··· Reading passage

# Which Fetching Tag should I order?



## CorgiPaws (Mar 31, 2009)

I got a gift certificate for a fetching tag, and can't decide which to order! I've narrowed it down to three!
HELP!
"Snarfle, snarfle, snort" for annie. Need I explain?
"Brindle Butt" for Braxton (one of his nicknames)
"River Monster" for Zailey (it's been one of her nicknames since the lake trip.


----------



## hmbutler (Aug 4, 2011)

Brindle butt = too cute!!!


----------



## IslandPaws4Raw (Sep 7, 2011)

Hahahaha I voted before looking........most definitely Brindle Butt! Love it..........I got a gift certificate too :bounce: I was trying to come up with a clever tag line last night.......

Can't wait to see your final choice!


----------



## minnieme (Jul 6, 2011)

Snarfle, snarfle, snort!!!! LOL....Minnie makes that sound too -- dead-on!!

Edit: we ordered squirrel patrol a while ago....can't wait to get it!!!


----------



## naturalfeddogs (Jan 6, 2011)

I like river monster.


----------



## Tobi (Mar 18, 2011)

Snarfle, Snarfle, Snort!!! :lol: love it!


----------



## Scarlett_O' (May 19, 2011)

I didnt really notice what they said....I just looked to see which one was Annie's!!:tongue: :thumb:


----------



## doggiedad (Jan 23, 2011)

what's a fetching tag????


----------



## malluver1005 (Nov 15, 2009)

I vote Snarfle, snarfle, snort!!


----------



## Tobi (Mar 18, 2011)

doggiedad said:


> what's a fetching tag????


Let me google that for you


----------



## frogdog (Aug 10, 2011)

······

= Activity list =
1. Return, word for word, the stretch of the fetching tag thread from "## IslandPaws4Raw (Sep" through "your final choice!".
2. Resume the forum thread about choosing a fetching tag, picking up after its final line.

··· Dataset entries

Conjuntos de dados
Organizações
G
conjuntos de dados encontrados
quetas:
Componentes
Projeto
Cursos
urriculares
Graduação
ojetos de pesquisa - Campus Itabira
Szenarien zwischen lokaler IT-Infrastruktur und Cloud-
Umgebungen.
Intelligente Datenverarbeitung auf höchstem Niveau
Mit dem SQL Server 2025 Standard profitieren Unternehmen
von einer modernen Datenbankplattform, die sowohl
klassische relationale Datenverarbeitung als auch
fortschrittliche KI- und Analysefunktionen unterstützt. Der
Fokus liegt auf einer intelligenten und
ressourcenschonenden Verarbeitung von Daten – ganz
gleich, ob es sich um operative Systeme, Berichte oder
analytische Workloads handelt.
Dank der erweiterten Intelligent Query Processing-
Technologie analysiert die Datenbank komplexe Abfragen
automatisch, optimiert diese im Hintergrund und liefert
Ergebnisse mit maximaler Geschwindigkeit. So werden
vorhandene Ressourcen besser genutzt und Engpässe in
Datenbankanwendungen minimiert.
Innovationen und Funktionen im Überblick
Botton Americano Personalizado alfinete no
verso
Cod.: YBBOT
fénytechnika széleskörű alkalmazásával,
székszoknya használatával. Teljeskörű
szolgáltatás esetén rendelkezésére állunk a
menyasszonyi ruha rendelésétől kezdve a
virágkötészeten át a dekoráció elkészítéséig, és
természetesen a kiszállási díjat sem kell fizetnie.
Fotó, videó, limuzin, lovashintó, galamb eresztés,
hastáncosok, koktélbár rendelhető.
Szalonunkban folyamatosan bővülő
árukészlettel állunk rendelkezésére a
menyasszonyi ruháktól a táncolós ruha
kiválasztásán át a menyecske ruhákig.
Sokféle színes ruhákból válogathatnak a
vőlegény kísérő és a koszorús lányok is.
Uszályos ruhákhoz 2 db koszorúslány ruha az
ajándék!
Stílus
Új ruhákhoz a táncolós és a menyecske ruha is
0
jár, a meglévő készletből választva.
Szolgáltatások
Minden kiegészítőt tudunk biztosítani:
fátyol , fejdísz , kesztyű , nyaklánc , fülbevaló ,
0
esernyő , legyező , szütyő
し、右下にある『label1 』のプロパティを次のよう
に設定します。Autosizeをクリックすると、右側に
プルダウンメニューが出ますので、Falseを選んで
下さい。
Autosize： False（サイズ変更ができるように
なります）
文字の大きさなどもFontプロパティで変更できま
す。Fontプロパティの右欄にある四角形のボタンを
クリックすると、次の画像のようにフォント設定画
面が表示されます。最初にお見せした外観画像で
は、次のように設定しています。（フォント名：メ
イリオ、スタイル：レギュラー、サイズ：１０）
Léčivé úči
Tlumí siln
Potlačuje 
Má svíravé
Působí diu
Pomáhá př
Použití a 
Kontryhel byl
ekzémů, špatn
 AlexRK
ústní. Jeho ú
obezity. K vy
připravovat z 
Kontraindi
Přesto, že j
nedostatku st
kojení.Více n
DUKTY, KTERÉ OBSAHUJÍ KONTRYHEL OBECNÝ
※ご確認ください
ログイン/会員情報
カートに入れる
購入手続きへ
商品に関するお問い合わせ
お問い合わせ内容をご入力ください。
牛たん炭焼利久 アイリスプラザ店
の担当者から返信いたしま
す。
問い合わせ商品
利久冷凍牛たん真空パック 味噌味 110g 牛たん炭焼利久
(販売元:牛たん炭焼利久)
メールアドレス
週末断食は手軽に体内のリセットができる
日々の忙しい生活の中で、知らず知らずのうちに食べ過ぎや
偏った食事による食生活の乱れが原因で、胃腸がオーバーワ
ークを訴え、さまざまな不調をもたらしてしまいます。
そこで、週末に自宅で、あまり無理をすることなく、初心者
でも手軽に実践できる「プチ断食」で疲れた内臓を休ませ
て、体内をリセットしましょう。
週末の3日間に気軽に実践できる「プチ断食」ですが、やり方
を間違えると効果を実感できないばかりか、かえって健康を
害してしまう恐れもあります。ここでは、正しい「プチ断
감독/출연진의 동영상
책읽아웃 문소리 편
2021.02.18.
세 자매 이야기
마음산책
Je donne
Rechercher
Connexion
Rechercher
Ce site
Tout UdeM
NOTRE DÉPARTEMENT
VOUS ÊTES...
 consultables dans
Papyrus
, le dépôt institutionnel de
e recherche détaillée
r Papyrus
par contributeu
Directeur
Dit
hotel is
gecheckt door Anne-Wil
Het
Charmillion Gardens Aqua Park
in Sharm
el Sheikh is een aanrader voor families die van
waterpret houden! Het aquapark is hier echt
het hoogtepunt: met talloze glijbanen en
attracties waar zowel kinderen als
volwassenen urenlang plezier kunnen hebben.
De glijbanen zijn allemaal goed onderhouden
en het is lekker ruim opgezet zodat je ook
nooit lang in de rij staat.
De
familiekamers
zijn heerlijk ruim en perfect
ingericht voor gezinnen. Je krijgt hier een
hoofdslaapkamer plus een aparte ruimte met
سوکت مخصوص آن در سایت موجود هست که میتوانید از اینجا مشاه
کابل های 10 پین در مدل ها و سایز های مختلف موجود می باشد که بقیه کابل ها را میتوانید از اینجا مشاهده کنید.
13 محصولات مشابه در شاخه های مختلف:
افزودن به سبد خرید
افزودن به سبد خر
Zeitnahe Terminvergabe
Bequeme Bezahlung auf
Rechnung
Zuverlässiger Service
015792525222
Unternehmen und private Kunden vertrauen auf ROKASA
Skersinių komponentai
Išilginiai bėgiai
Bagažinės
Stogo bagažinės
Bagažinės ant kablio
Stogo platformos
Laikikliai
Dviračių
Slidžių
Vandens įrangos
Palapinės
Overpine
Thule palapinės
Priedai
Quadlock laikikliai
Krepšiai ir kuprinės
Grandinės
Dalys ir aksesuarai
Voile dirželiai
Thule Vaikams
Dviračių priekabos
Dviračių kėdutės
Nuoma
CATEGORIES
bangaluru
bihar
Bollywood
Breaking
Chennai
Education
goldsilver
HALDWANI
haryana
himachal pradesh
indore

······

= Answers to each task =
1.
## IslandPaws4Raw (Sep 7, 2011)

Hahahaha I voted before looking........most definitely Brindle Butt! Love it..........I got a gift certificate too :bounce: I was trying to come up with a clever tag line last night.......

Can't wait to see your final choice!

2.
Linsey, I voted yesterday quick like but didn't have time to post a message...my vote is "snarfle, snarfle, snort".


----------



## chowder (Sep 7, 2008)

Tobi said:


> Snarfle, Snarfle, Snort!!! :lol: love it!


I voted for that one too! I have a thing about squishy faces!!


----------



## doggiedad (Jan 23, 2011)

wow, that was cool. i never had anyone goggle anything for me. i
clicked on "let me goggle that for you" and i was taken through the goggle
process without having to click. i want a fetching tag for me.
thanks.



Tobi said:


> Let me google that for you


----------



## MollyWoppy (Mar 19, 2010)

chowder said:


> I voted for that one too! I have a thing about squishy faces!!


I voted for Brindle Butt. I guess I must have a thing about butts. :biggrin::biggrin::biggrin:


----------



## Scarlett_O' (May 19, 2011)

Did you ever choose??? :biggrin:


----------



## twoisplenty (Nov 12, 2008)

Snarfle, Snarfle, Snort is hilarious!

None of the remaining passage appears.